**What to do**
Set the records down again in full, exactly as they are, apart from the images.

(Consecutive indoor room images)
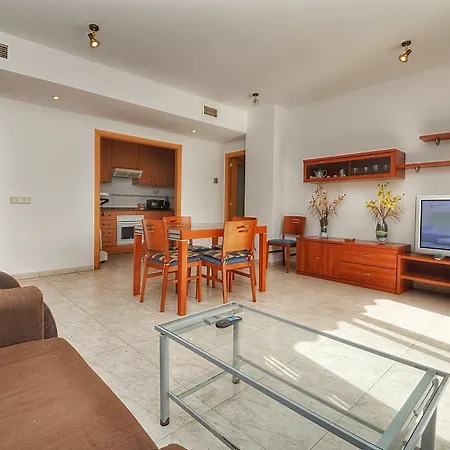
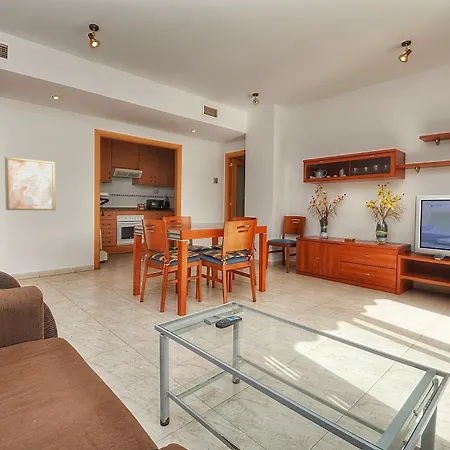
+ wall art [4,156,57,211]
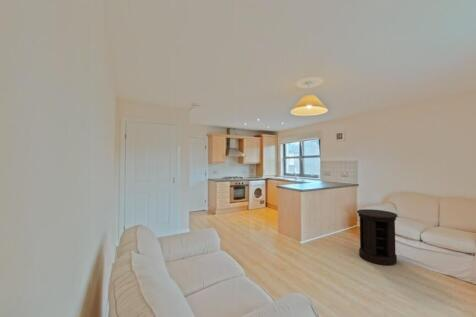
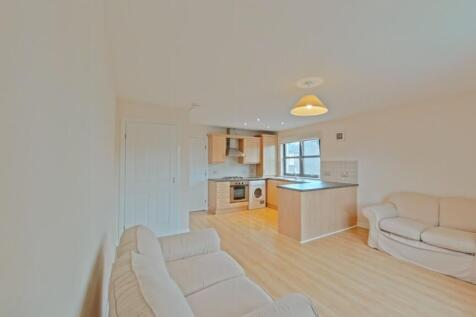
- side table [356,208,398,266]
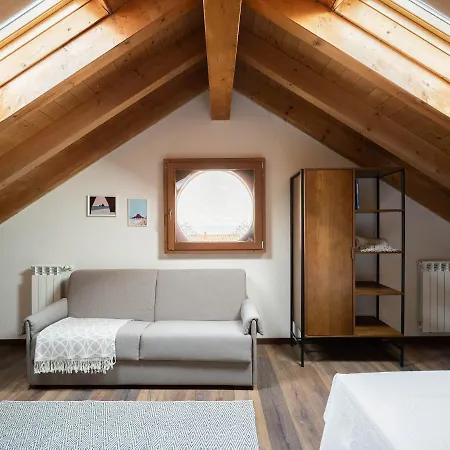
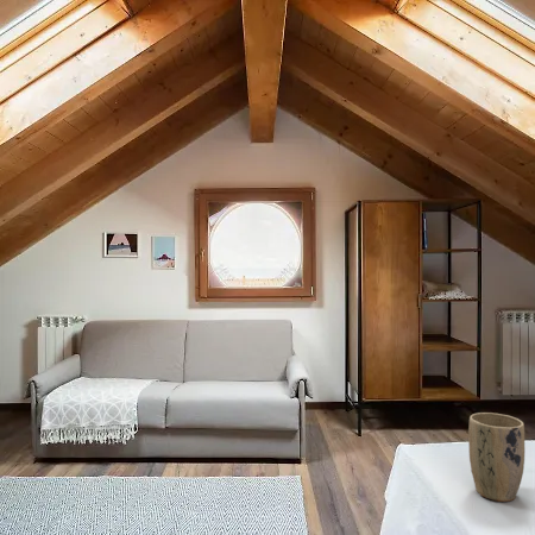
+ plant pot [467,411,525,503]
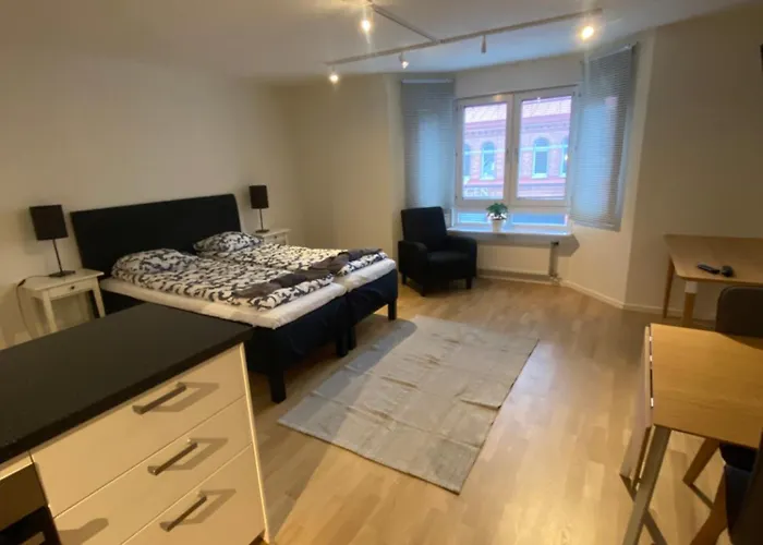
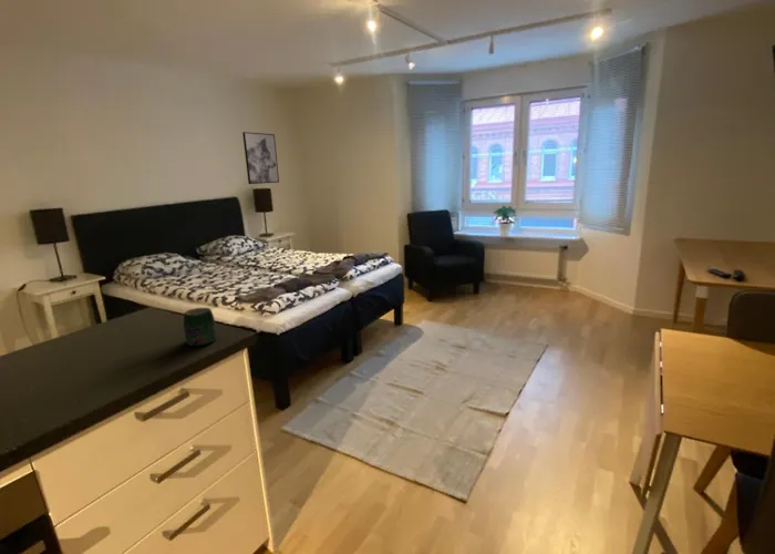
+ jar [183,307,218,347]
+ wall art [241,131,280,185]
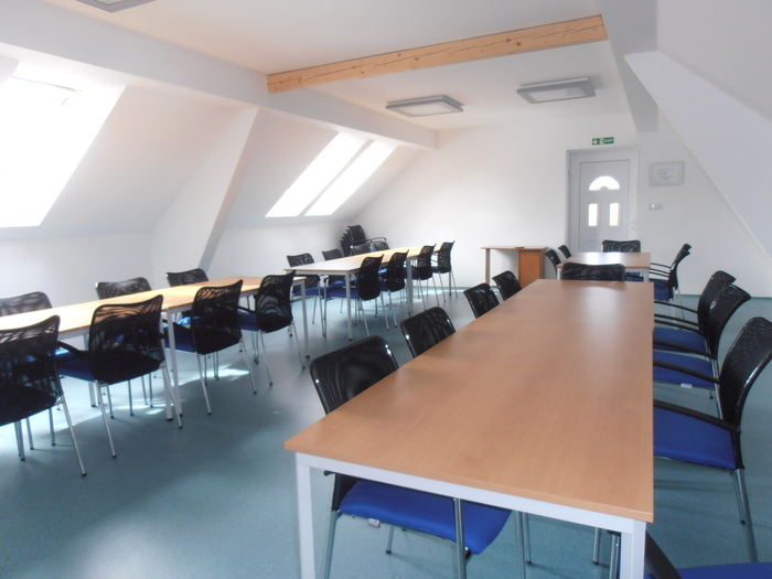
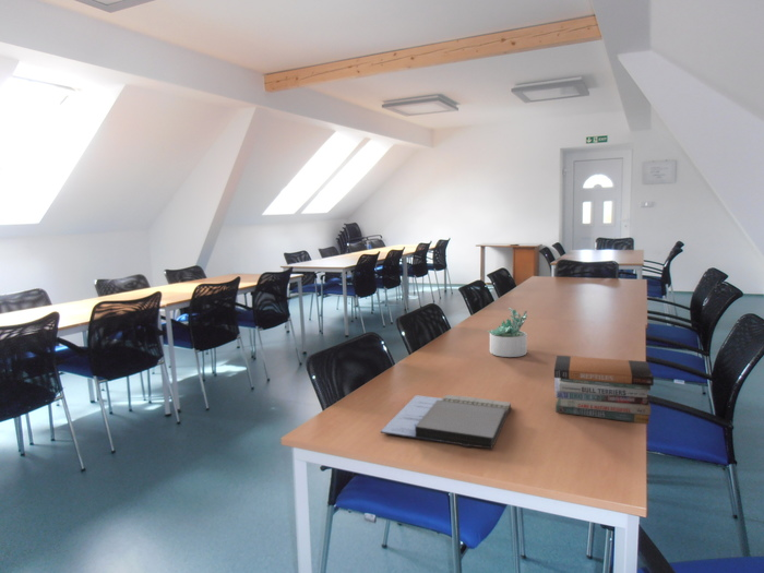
+ book stack [553,355,655,426]
+ notebook [380,394,512,450]
+ succulent plant [487,307,528,358]
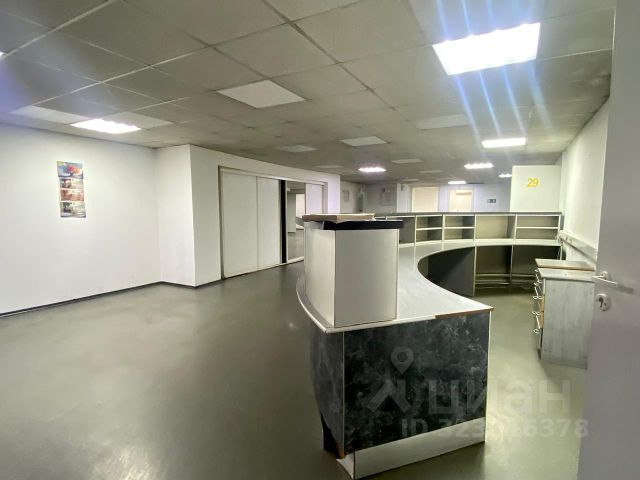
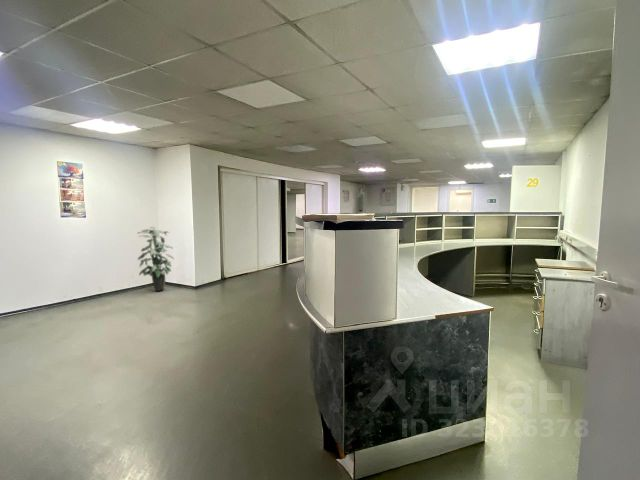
+ indoor plant [136,226,175,292]
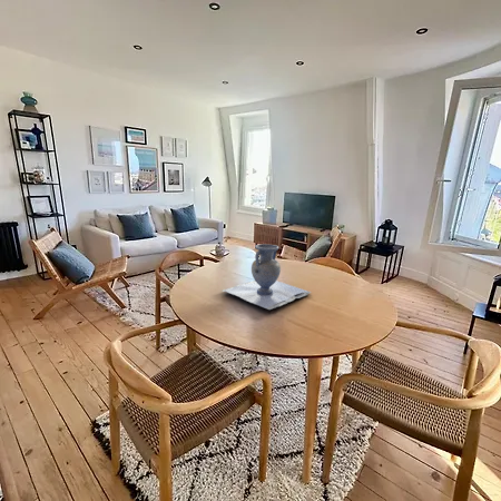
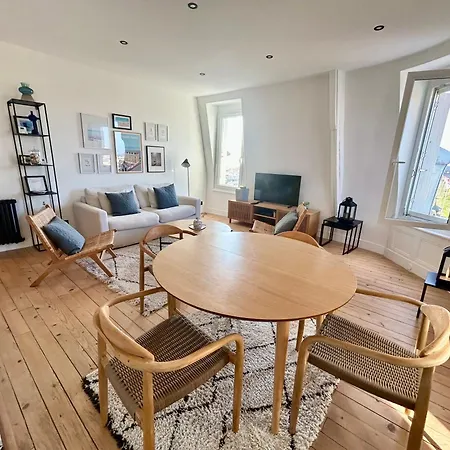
- vase [222,243,313,311]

**Response for this exercise**
+ wall art [4,156,57,211]
- side table [356,208,398,266]
+ plant pot [467,411,525,503]
+ jar [183,307,218,347]
+ wall art [241,131,280,185]
+ book stack [553,355,655,426]
+ notebook [380,394,512,450]
+ succulent plant [487,307,528,358]
+ indoor plant [136,226,175,292]
- vase [222,243,313,311]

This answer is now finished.